---------- RECORDS SHOWN ----------

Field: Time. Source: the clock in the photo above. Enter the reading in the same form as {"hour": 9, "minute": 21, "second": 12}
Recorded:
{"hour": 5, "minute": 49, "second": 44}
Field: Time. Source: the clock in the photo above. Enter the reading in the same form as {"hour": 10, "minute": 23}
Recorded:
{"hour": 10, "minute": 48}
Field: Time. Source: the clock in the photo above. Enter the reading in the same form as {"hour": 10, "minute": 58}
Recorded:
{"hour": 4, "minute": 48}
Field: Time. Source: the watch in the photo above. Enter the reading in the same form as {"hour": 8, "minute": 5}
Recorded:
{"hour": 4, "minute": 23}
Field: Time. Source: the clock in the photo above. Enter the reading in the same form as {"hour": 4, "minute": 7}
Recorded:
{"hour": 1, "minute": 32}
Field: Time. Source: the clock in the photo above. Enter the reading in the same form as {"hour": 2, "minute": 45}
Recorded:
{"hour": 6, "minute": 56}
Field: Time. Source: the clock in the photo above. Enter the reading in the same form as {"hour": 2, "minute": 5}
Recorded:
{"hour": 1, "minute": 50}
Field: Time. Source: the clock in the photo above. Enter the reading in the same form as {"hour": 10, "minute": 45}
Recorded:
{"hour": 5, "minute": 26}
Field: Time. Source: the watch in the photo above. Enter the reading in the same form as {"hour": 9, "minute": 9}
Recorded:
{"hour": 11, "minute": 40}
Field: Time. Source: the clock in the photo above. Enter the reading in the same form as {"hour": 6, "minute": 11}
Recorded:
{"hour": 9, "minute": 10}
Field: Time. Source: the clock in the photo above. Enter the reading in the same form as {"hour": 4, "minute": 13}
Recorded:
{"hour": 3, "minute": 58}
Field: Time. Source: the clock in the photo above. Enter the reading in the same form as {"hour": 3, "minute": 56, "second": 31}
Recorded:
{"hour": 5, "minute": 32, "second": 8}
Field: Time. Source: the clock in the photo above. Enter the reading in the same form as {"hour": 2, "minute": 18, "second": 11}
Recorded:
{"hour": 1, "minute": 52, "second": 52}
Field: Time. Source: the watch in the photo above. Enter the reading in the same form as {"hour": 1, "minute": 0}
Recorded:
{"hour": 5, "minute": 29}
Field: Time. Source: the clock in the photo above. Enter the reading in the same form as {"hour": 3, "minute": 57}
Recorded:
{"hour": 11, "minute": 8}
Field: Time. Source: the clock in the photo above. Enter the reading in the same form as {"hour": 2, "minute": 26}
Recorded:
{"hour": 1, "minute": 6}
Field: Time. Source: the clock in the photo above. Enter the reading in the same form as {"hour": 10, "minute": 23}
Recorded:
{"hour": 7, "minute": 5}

----------

How many lines in the listing above contain the string "watch", with case counting? Reply with the number only.

» **SOLVED PROBLEM**: 3